Copy out, from the entries below, each line holding the string "next".

***** Data extract *****

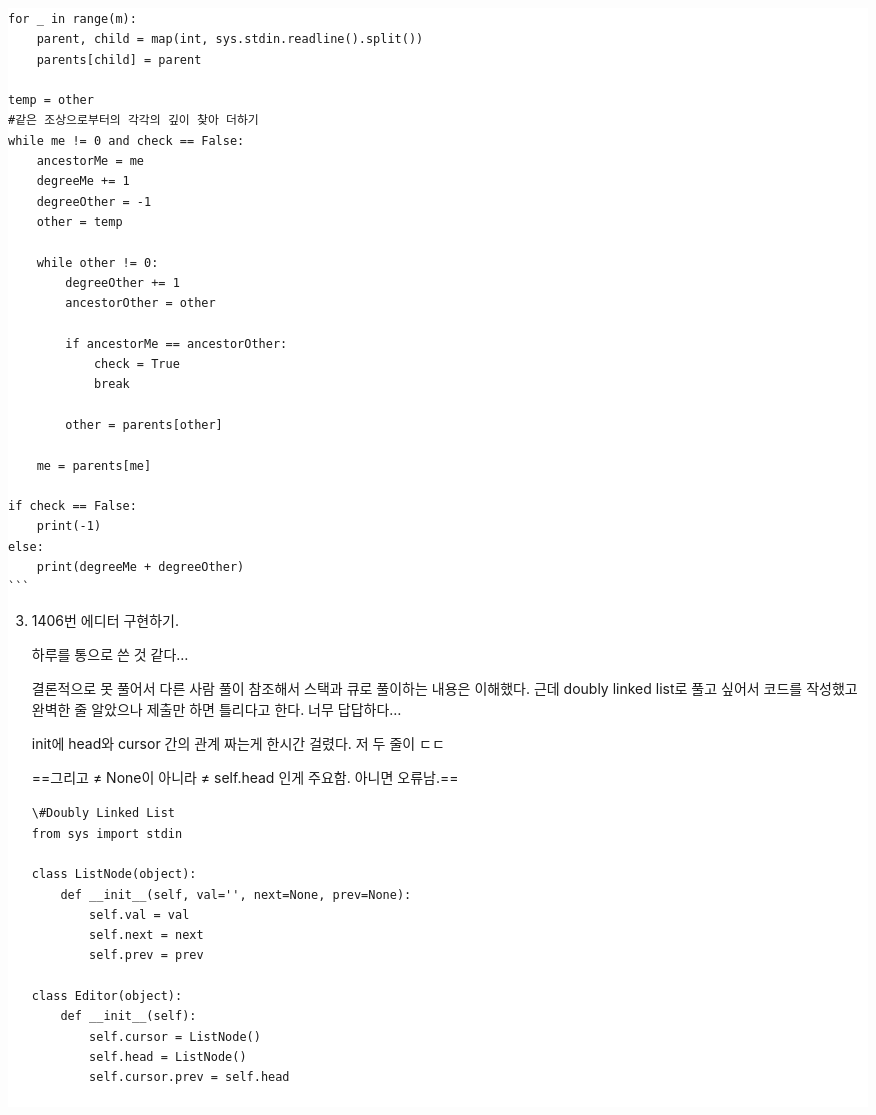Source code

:     for _ in range(m):
        parent, child = map(int, sys.stdin.readline().split())
        parents[child] = parent 
        
    temp = other
    #같은 조상으로부터의 각각의 깊이 찾아 더하기
    while me != 0 and check == False:
        ancestorMe = me
        degreeMe += 1
        degreeOther = -1
        other = temp
    
        while other != 0:
            degreeOther += 1
            ancestorOther = other
    
            if ancestorMe == ancestorOther:
                check = True
                break
    
            other = parents[other]
            
        me = parents[me]
        
    if check == False:
        print(-1)
    else:
        print(degreeMe + degreeOther)
    ```
    
      
    
3. 1406번 에디터 구현하기.
    
    하루를 통으로 쓴 것 같다…
    
    결론적으로 못 풀어서 다른 사람 풀이 참조해서 스택과 큐로 풀이하는 내용은 이해했다. 근데 doubly linked list로 풀고 싶어서 코드를 작성했고 완벽한 줄 알았으나 제출만 하면 틀리다고 한다. 너무 답답하다…
    
    init에 head와 cursor 간의 관계 짜는게 한시간 걸렸다. 저 두 줄이 ㄷㄷ
    
    ==그리고 ≠ None이 아니라 ≠ self.head 인게 주요함. 아니면 오류남.==
    
    ```
    \#Doubly Linked List
    from sys import stdin
    
    class ListNode(object):
        def __init__(self, val='', next=None, prev=None):
            self.val = val 
            self.next = next
            self.prev = prev
    
    class Editor(object):
        def __init__(self):
            self.cursor = ListNode()
            self.head = ListNode()
            self.cursor.prev = self.head
    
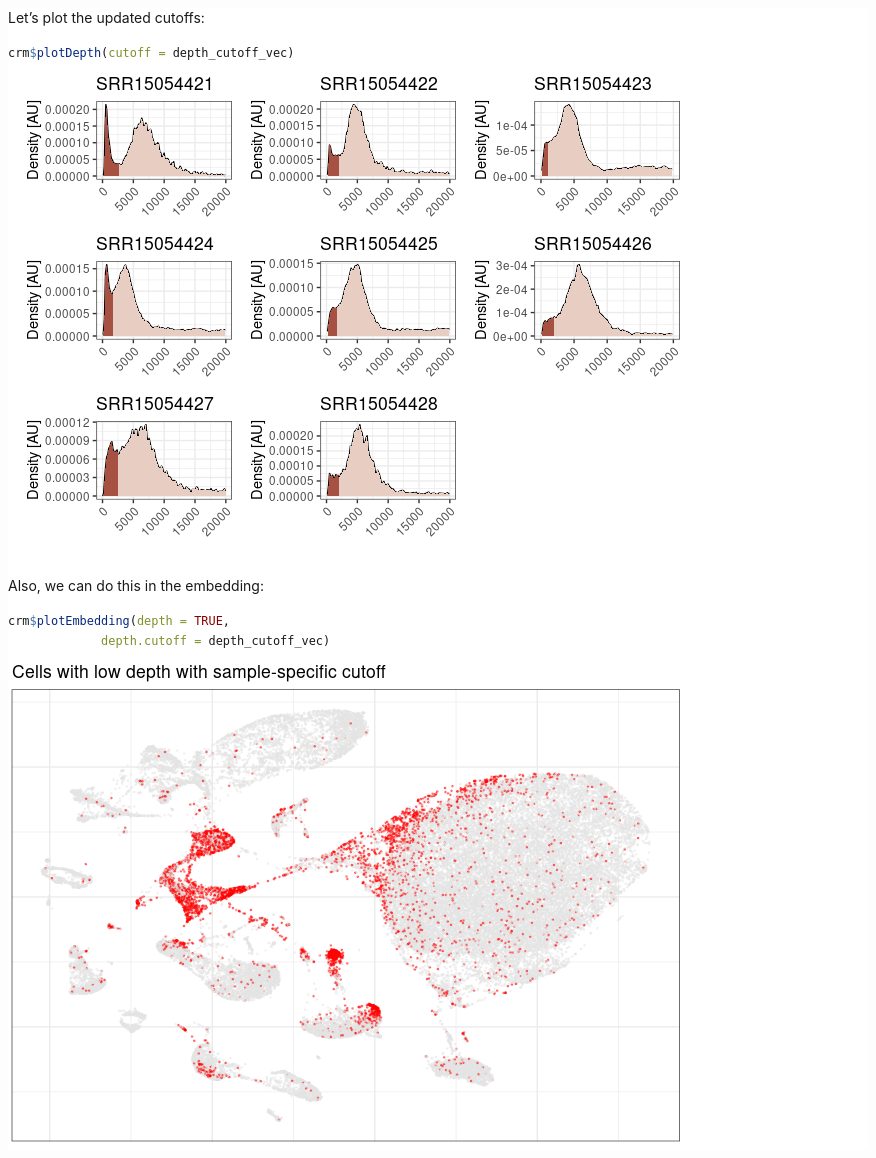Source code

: Let’s plot the updated cutoffs:

``` r
crm$plotDepth(cutoff = depth_cutoff_vec)
```

![](walkthrough_files/figure-gfm/plot-upd-depth-1.png)

Also, we can do this in the embedding:

``` r
crm$plotEmbedding(depth = TRUE, 
             depth.cutoff = depth_cutoff_vec)
```

![](walkthrough_files/figure-gfm/plot-embedding-depth-upd-1.png)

*****

*Written answer*:
        def __init__(self, val='', next=None, prev=None):
            self.next = next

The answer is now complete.